• _AVAILABLE DATA_
━━━━━━

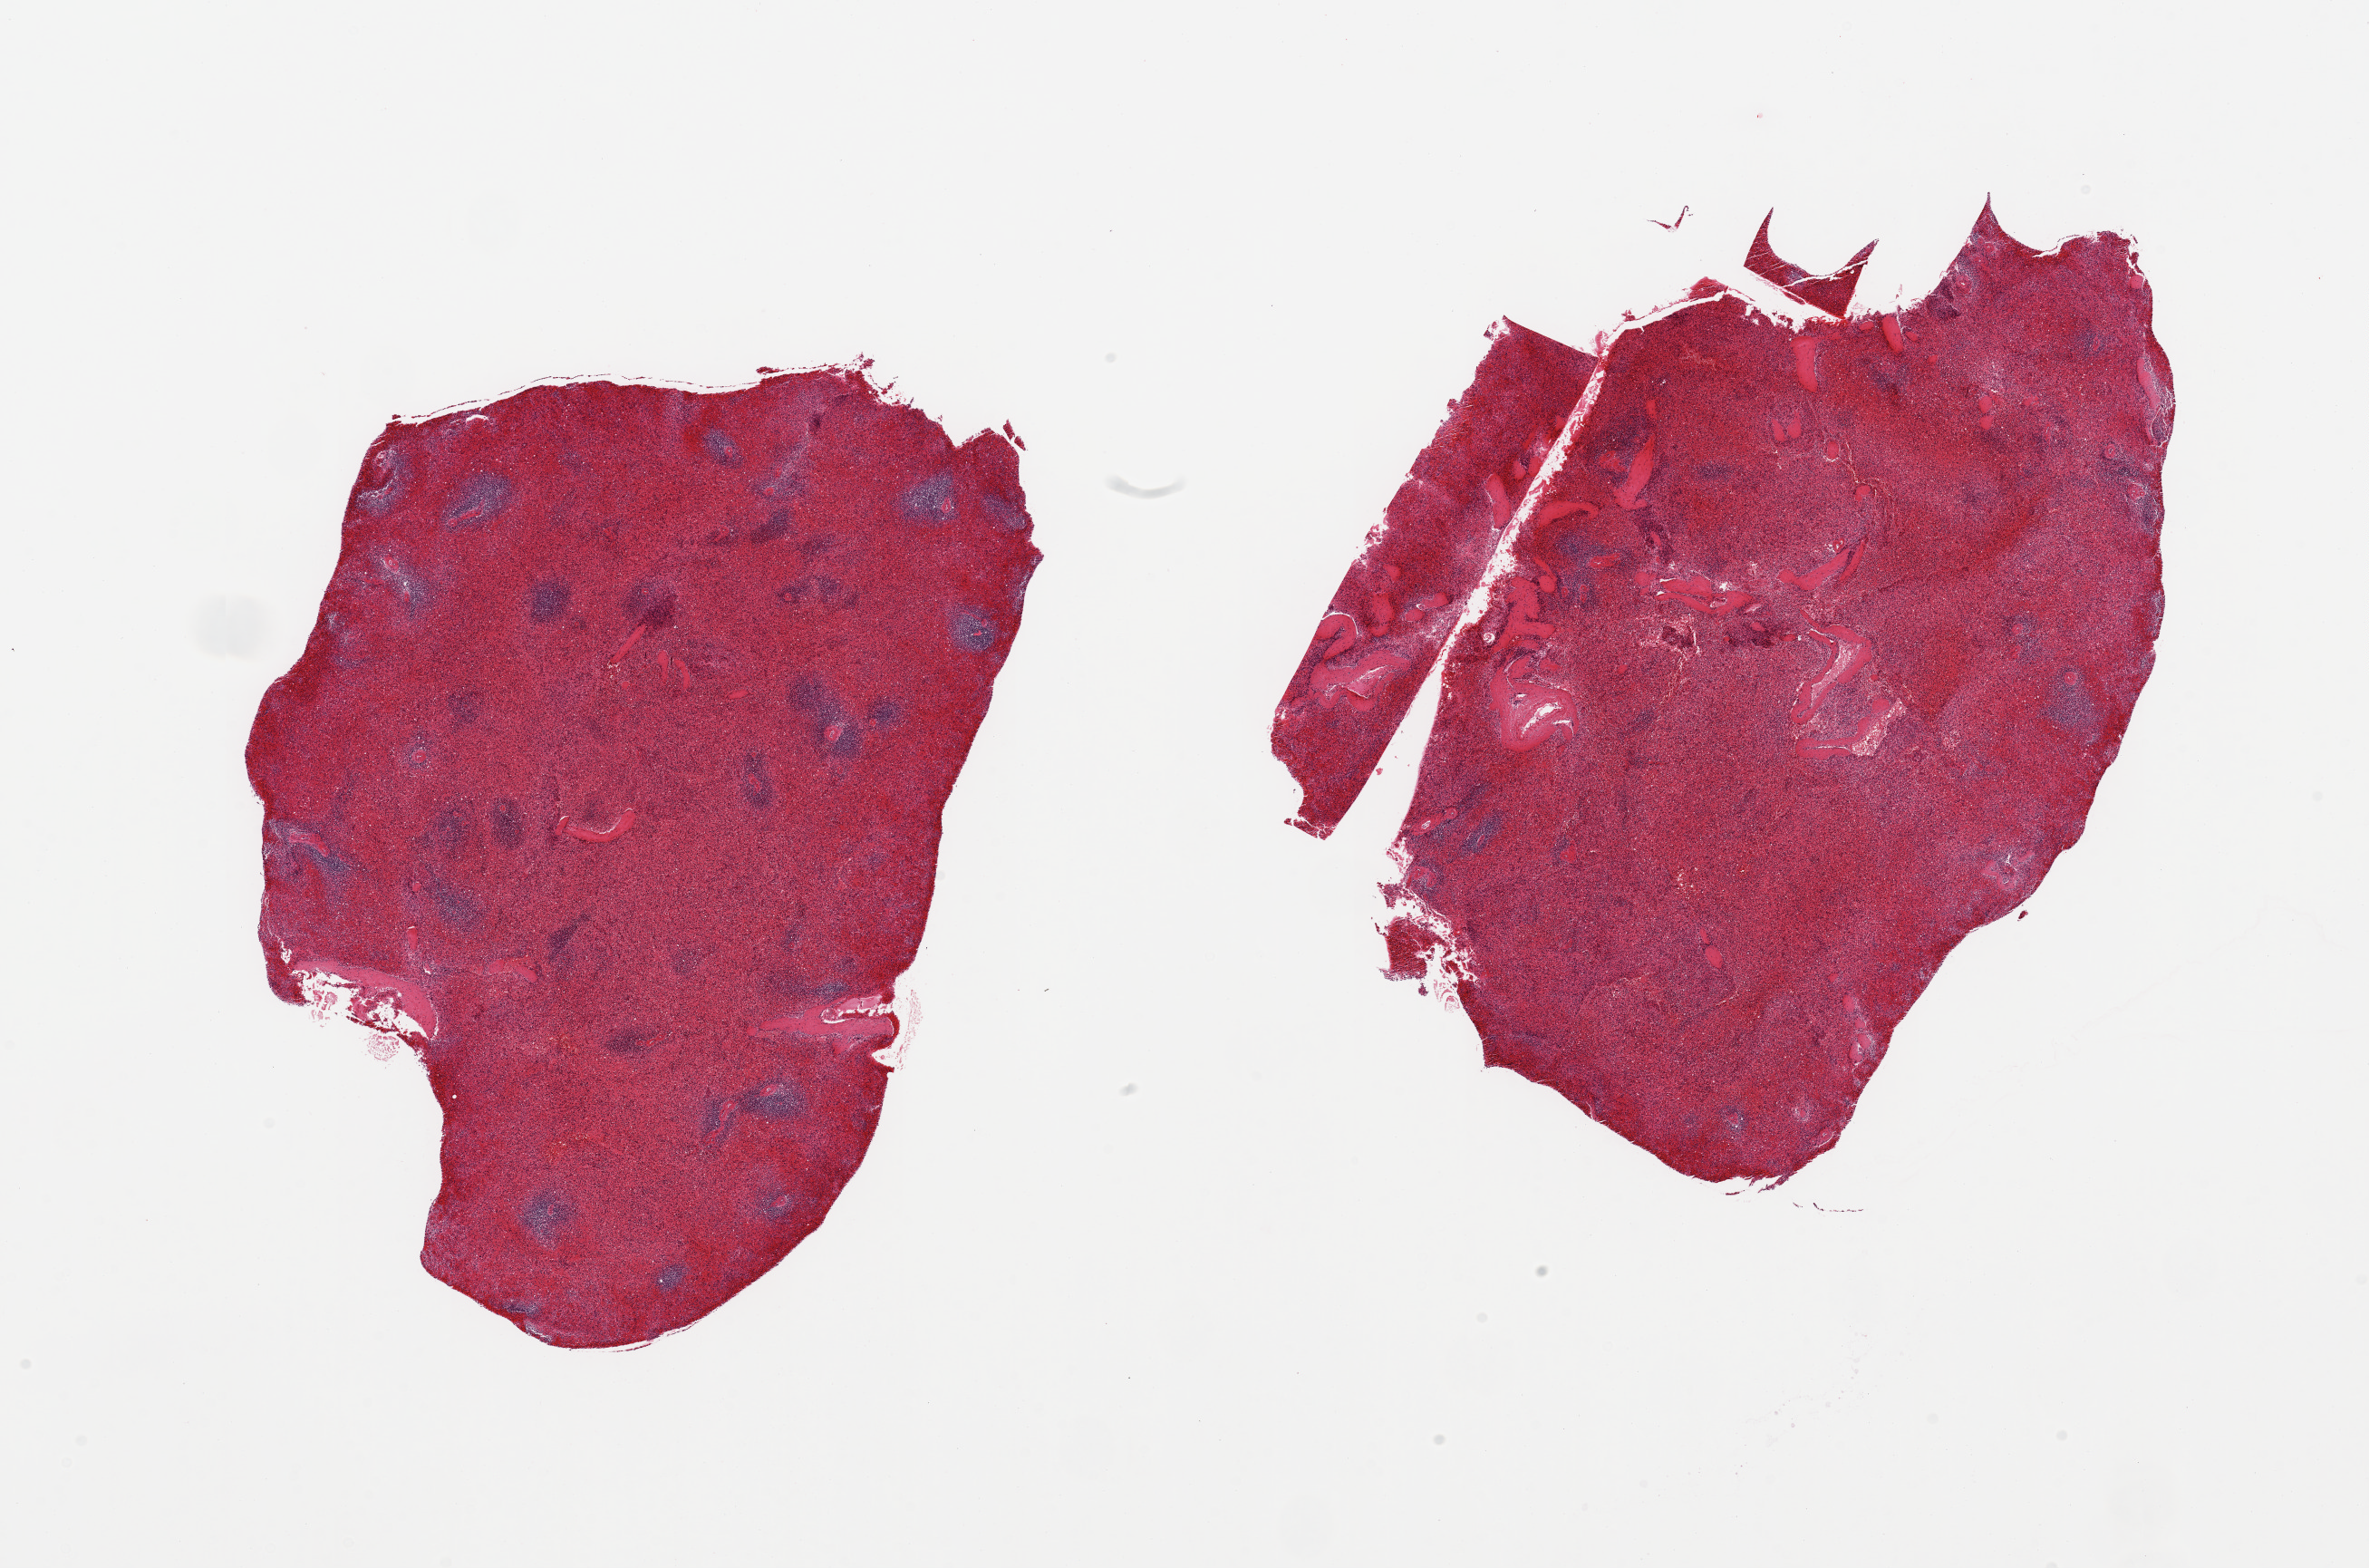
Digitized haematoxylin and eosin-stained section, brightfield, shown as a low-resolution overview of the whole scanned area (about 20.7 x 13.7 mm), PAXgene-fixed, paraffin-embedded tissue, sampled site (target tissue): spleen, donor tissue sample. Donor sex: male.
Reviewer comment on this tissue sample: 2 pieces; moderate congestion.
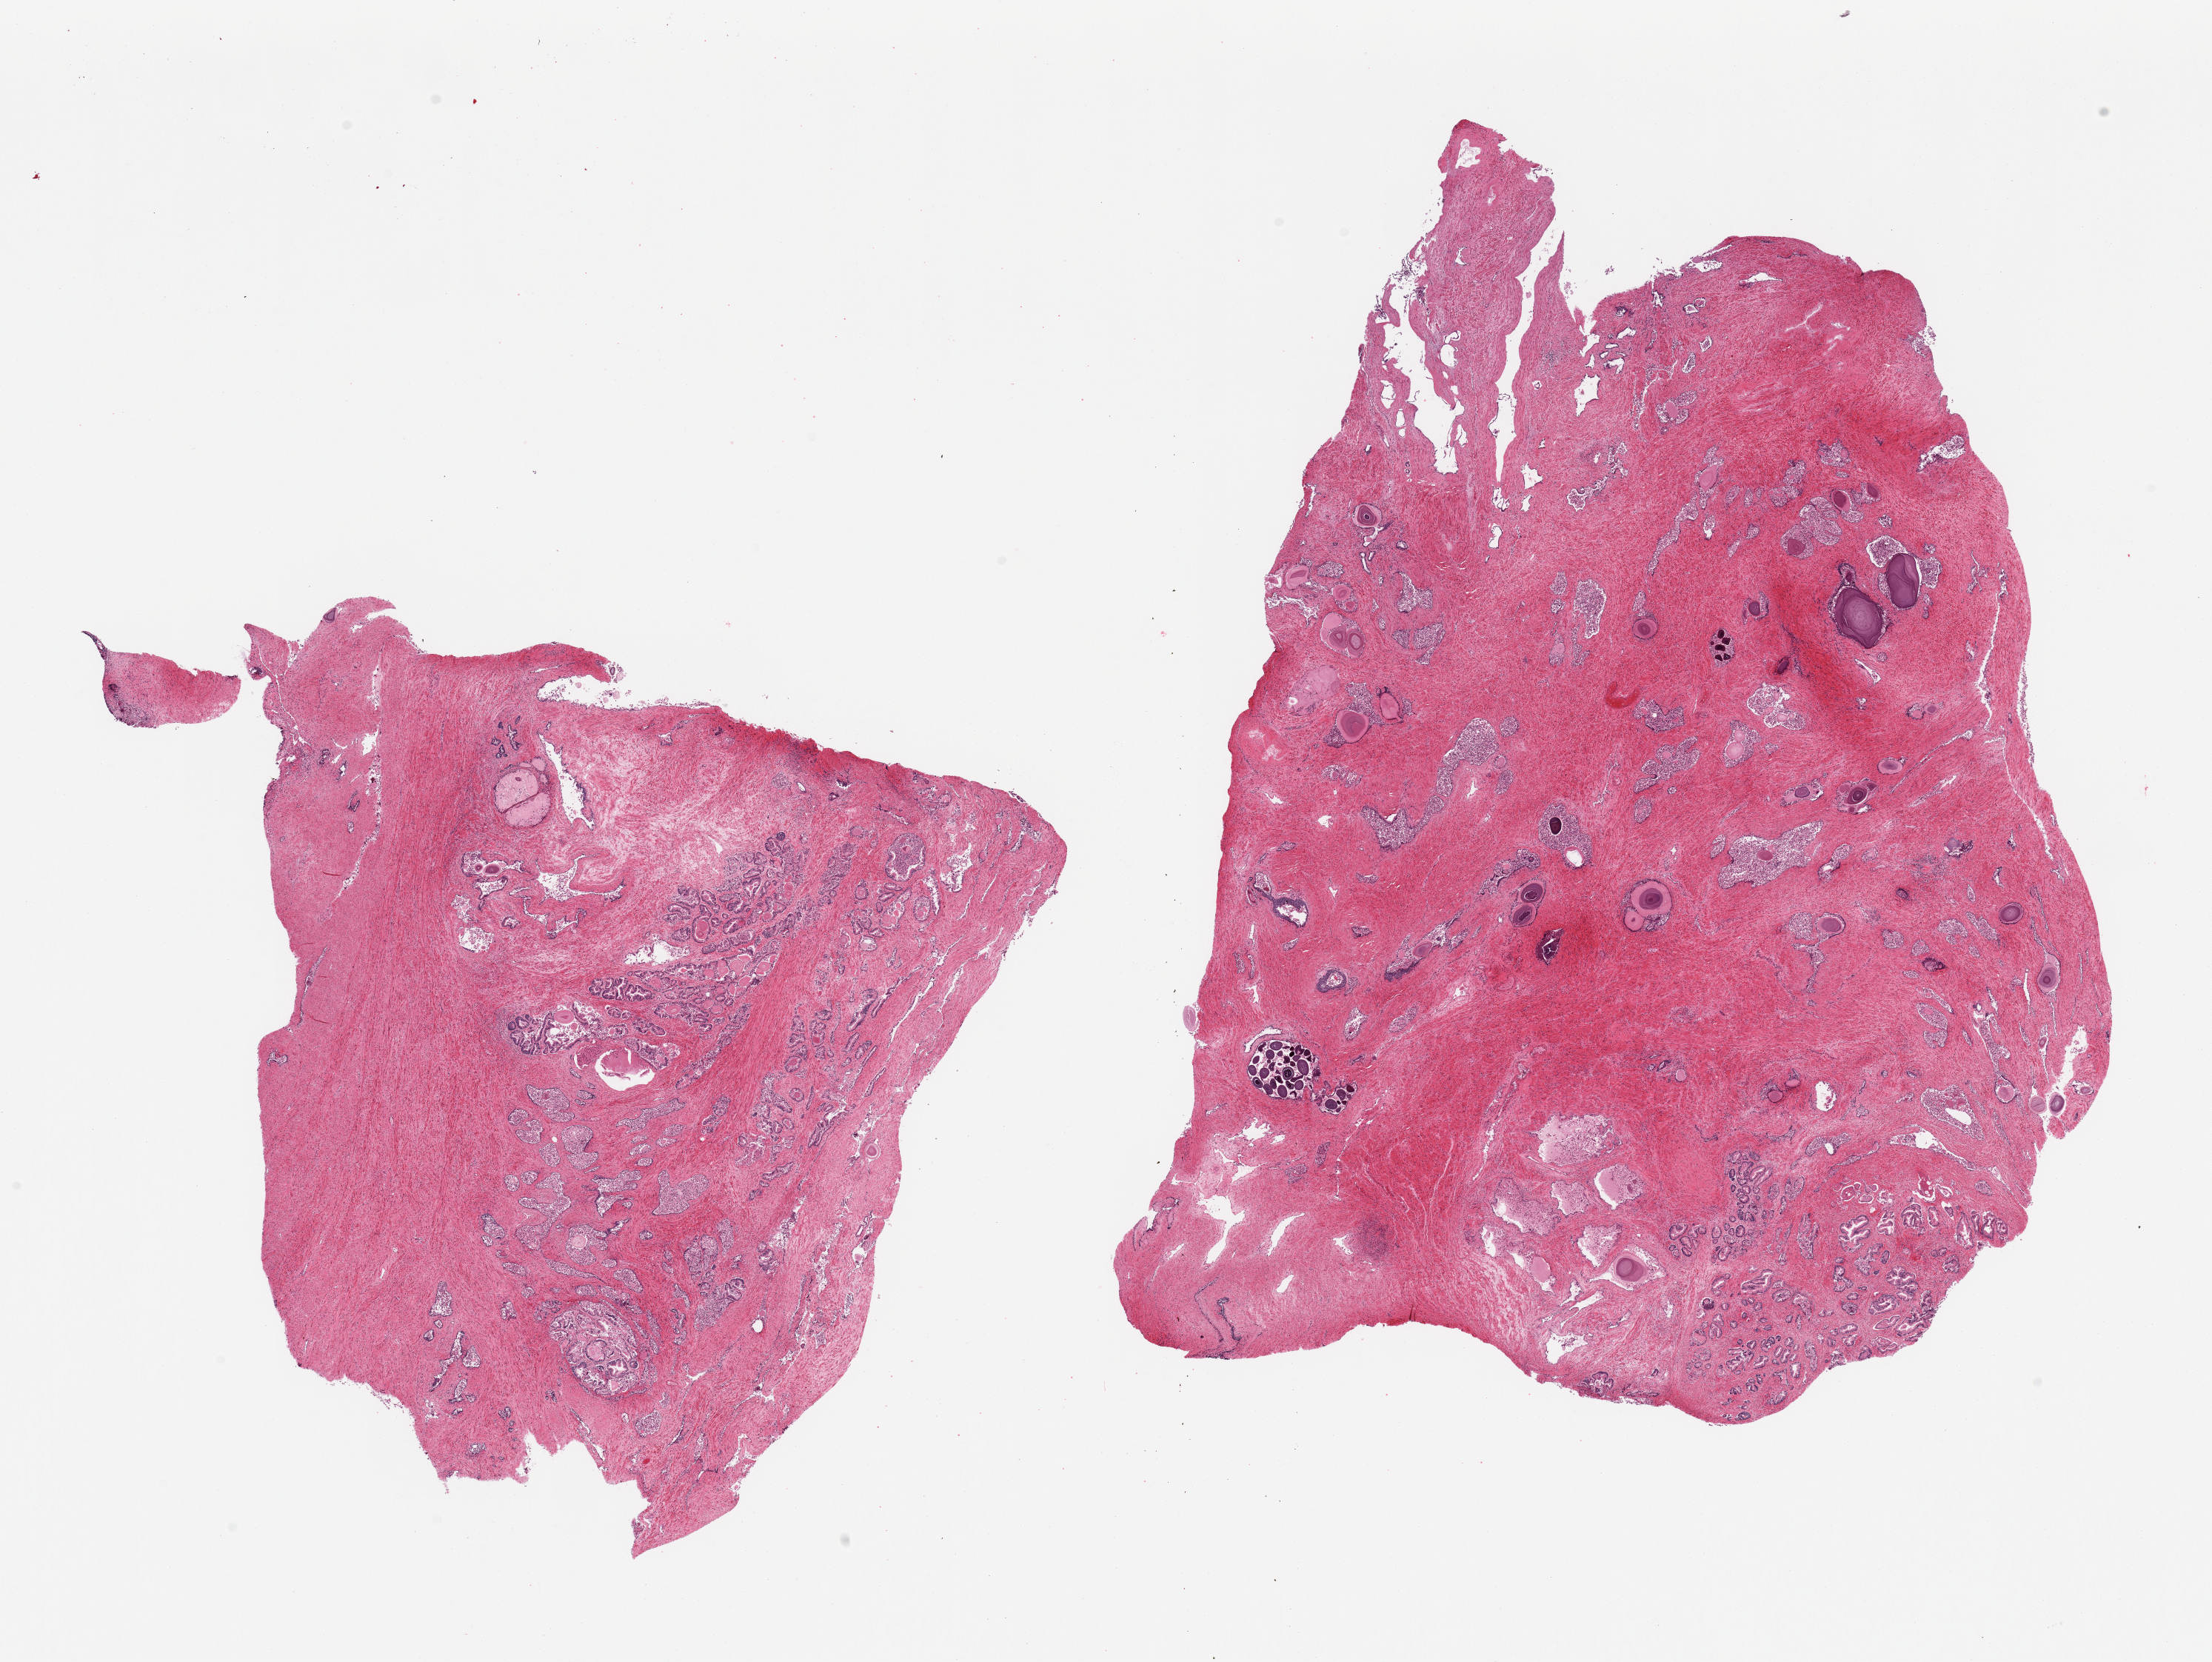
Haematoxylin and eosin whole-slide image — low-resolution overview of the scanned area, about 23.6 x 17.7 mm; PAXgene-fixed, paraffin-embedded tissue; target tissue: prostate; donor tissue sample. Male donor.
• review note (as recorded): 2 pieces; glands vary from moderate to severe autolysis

━━━━━━

• _TASK PROMPT_
Starting with the opening line of the listing, write out each line exactly until the line that contains "Reviewer comment on" has been included; skip the pictures.

• _RESPONSE_
Digitized haematoxylin and eosin-stained section, brightfield, shown as a low-resolution overview of the whole scanned area (about 20.7 x 13.7 mm), PAXgene-fixed, paraffin-embedded tissue, sampled site (target tissue): spleen, donor tissue sample. Donor sex: male.
Reviewer comment on this tissue sample: 2 pieces; moderate congestion.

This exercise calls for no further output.